● **Work instructions**
Write what comes next in the Guardians of the Galaxy movie review below, picking up right after its last sentence.

╭─ Excerpt provided

August 19, 2014

Hooked on a Feeling

(I know this review is a little late, but a lot has been happening the past week, and I felt obligated to bump it due to the lose that we all recently suffered.)

For anyone who has not seen Guardians of the Galaxy yet, I say, "What!?!" But I know what you're thinking Mrs. Rhetorical Device I Am Using To Make A Point, ("I Am Using" was her maiden name,) "Its just another Marvel movie. I'm not in the mood for superheroes."

First off, you used "Its" improperly. You used the possessive form, meaning "of it." You should have used the contraction "it's" meaning "it is." Secondly: No. Guardians is more than just some superhero movie. It's a space opera in the vein of the original (i.e. the good) Star Wars. Sure it takes place in the Marvel Cinematic Universe but the Guardians of the Galaxy are as much like the Avengers as the Three Stooges are like the Three Tenors, and that is the genius of Marvel.

Marvel Studios has a winning formula. A) Take a recognizable comic book hero (Captain America, Iron Man, Thor, etc) and translate them semi-faithfully to the big screen. B) Slap a Marvel logo on it. C) Put a stinger after the credits that (may or may not) star Samuel L. Jackson. D) Rake in billions of dollars. E) Repeat ad infinitum.

Except they didn't follow Step E. Instead of playing it safe and giving us another predictable superhero story, (and don't get me wrong I love predictable superhero stories. After all, I own Daredevil on DVD,) Marvel took a risk. When Guardians of the Galaxy was announced even hardcore comic fans went, "huh?" and then immediately went to Wikipedia to read up on the who the heck they were so that they could answer the inevitable questions of their normie friends. Marvel could have given us Thor 3, or Black Panther, (which I am still hoping for,) or even Robert Downey Jr. Eats a Sandwich, and they would have made billions of dollars (see formula above,) but they didn't. They took a risk and for that I love them even more.

╰─
╭─ Dataset section

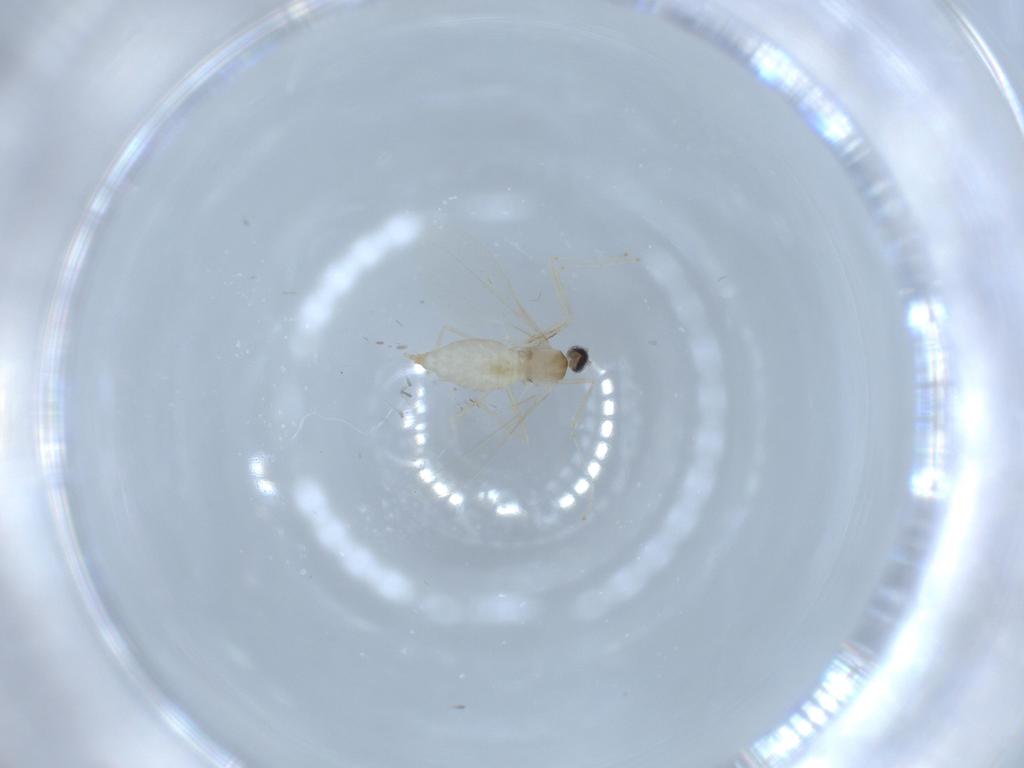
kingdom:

╰─

● **Task output**
When most movie studios would just try to ride the high of their success until it inevitably crashed them onto the rocks of repetition, Marvel has realized something that other, more well establish, movie studios can't seem to get, "Keep it Fresh." There is this trend in Hollywood, where if one movie makes a lot of money, everyone should hurry up to make the exact same kind of movie and get there piece of the pie. They did it with Asteroids and Asteroids, the White House and the White House, and now even Hercules and Hercules, and most of those aren't even good films. More broadly they overdo genres until audiences are sick of them, disaster films, horror films, and whatever the hell Michael Bay decides to slap his name on. Transformers made 709.7 billion dollars, so let's make a GI Joe movie, and then a Ninja Turtles movie. For instance, (I'm not making this one up,) since the Lego Movie, scored it big at the box office, a Hot Wheels movie has now been fast tracked by Warner Bros. as well as movies that will be based on Ouija, Candyland, Monoply, Tonka Trucks, and even Peeps (yes those yellow disgusting Easter candies.)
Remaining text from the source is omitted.